The Canadian government also allocated $20 million to support Mexican labor reform (the US is spending $80 million). The Mexico Solidarity Project, which I co-coordinate with my colleague in México, Rita Robles, is one of the initiatives they now fund. The project is steered by the Canadian Labour Congress, Centre International de Solidarité Ouvrière of Quebec, Public Service Alliance of Canada, Canadian Union of Public Employees, and the Humanity Fund of the United Steelworkers.

 

What has been the relationship of Canadian unions to labor issues in Mexico?

 

Since the 70’s, The Authentic Labor Front — Frente Auténtico del Trabajo (FAT) — has strong relations with major unions in Quebec. For decades, the FAT organized against the corrupt protection unions collaborating with employers and the PRI government to suppress workers’ demands. The FAT always understood the need for international worker solidarity. In the lead-up to the negotiation of NAFTA, it built ties with the United Steelworkers in both the US and Canada, and with the predecessors of the Canadian auto union Unifor. 

In the run-up to NAFTA, education activists feared the trade agreement would privatize education in all three countries. As a result, the Trinational Coalition in Defense of Public Education was formed, mainly organized by the teachers unions in Quebec and British Columbia; Mexican teachers in the Coordinadora Nacional de Trabajadores de la Educación (CNTE), the radical wing of the national teachers union — Sindicato Nacional de Trabajadores de la Educación (SNTE); and Los Angeles and Chicago teacher unionists.

 

Mexican and Canadian Trinational leaders Mariluz Arriaga and Larry Kuhn at their 2017 convention/

photo: Mariluz Arriaga

The Trinational has opposed neoliberal reforms for 30 years. In all three countries, we have fought the rise of standardized testing to discipline and rank schools and teachers.

 

What got you interested in Mexican labor?

 

As an undergrad, I studied abroad at the Universidad Nacional Autónoma De México (UNAM). I met members of the FAT and couldn’t get enough of their story. I wanted to know everything about their history and their politics. I was an annoying student, hanging around their office, and pestering them with questions!
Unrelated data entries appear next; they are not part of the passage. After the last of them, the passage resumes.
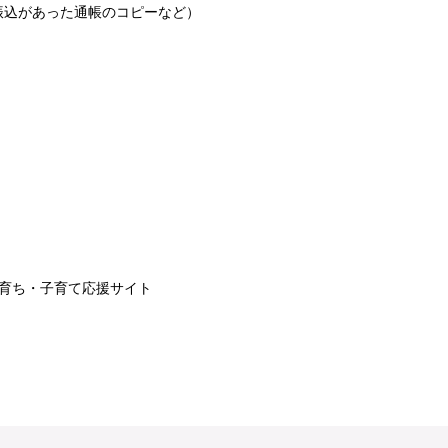
振込があった通帳のコピーなど）
子育ち・子育て応援サイト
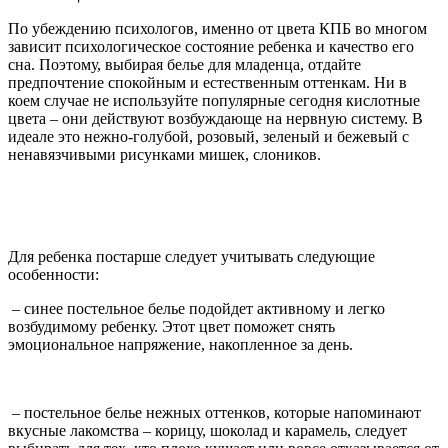
По убеждению психологов, именно от цвета КПБ во многом
зависит психологическое состояние ребенка и качество его
сна. Поэтому, выбирая белье для младенца, отдайте
предпочтение спокойным и естественным оттенкам. Ни в
коем случае не используйте популярные сегодня кислотные
цвета – они действуют возбуждающе на нервную систему. В
идеале это нежно-голубой, розовый, зеленый и бежевый с
ненавязчивыми рисунками мишек, слоников.
Для ребенка постарше следует учитывать следующие
особенности:
– синее постельное белье подойдет активному и легко
возбудимому ребенку. Этот цвет поможет снять
эмоциональное напряжение, накопленное за день.
– постельное белье нежных оттенков, которые напоминают
вкусные лакомства – корицу, шоколад и карамель, следует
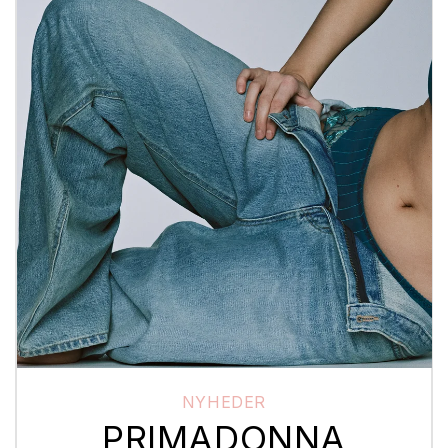
NYHEDER
PRIMADONNA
I was in México in 2006, when teachers in Oaxaca, organized by the CNTE, rose up in massive numbers. The size of the protest, the cooperation with allies in the community, the shut-down of roads and official business, the repression and deaths — this was class struggle up close and personal. Mexican labor has always been on my mind.

 

popularresistance.org  teachers, unions, and students build a trinational movement against neoliberal education

What organizations are involved in the Project you’re coordinating?

 

 Canadian government decided to channel funds directly to Mexican unions and workers’ organizations, rather than going through the Labor Department. Four organizations submitted detailed proposals.

 

The FAT runs a union training school, including courses on union organizing and collective bargaining. The Border Workers’ Committee — Comité Fronterizo de Obreras, CFO) — delivers labor rights information in homes, bus stops, and small workshops; they go through their grassroots network of women in maquiladoras.
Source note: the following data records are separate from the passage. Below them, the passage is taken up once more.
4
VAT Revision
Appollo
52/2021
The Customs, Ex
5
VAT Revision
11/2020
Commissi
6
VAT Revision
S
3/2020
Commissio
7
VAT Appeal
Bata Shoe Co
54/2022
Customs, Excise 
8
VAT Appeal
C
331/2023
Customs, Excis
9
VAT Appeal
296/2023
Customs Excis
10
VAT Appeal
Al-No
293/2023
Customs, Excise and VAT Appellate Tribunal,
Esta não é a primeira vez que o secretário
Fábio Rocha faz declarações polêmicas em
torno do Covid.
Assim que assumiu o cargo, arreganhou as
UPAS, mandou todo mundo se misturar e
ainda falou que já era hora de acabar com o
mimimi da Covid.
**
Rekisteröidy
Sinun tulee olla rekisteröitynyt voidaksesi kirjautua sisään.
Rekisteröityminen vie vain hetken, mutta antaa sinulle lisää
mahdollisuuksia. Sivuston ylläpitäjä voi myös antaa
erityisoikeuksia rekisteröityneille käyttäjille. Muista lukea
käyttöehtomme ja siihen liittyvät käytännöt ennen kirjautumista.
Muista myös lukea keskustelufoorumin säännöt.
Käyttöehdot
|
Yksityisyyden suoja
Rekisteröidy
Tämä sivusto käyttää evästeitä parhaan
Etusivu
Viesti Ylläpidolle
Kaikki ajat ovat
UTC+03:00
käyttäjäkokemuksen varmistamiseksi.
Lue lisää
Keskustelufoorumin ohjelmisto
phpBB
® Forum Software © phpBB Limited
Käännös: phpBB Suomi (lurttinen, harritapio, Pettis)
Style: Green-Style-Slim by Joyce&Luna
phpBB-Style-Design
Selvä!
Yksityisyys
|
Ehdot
The Network of Women Workers (La Red de Mujeres Sindicalistas) is reaching hundreds of thousands of workers through a national radio broadcast, as well as workshops.

 

The Miners’ Union (Sindicato  de los Mineros) is the fourth partner, educating their members and potential members on how to take advantage of the labor reforms.

CFO meeting in with workers in Pedra Negras, Coahuilo

Where does US labor fit into your strategy? What’s needed for a hemispheric worker solidarity movement?

 

We need to see more organic linkages between the three countries, working sectorally. Canadian and US unions must become aware of the Mexican labor movement, and include international solidarity in their organizing strategies.
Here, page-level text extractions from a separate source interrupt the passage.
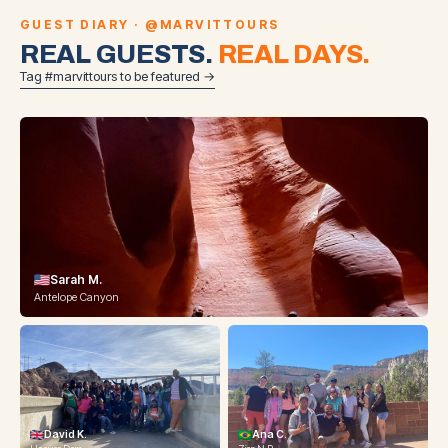
GUEST DIARY · @MARVITTOURS
REAL GUESTS.
REAL DAYS.
Tag #marvittours to be featured →
Sarah M.
Antelope Canyon
David K.
Ana C.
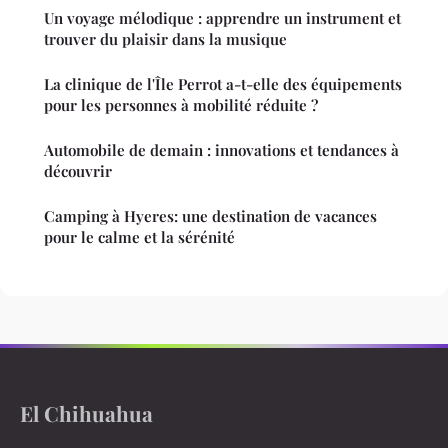
Un voyage mélodique : apprendre un instrument et
trouver du plaisir dans la musique
La clinique de l'Île Perrot a-t-elle des équipements
pour les personnes à mobilité réduite ?
Automobile de demain : innovations et tendances à
découvrir
Camping à Hyeres: une destination de vacances
pour le calme et la sérénité
El Chihuahua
We tend to be so wrapped up in the day-to-day that international solidarity is often seen as a “frill.” There is so much potential in México right now — it’s a critical political moment — the most important in nearly a century — to support México’s independent labour movement and build worker power. We don’t have time to waste. Mexican workers don’t need our charity or our pity: they need solidarity now!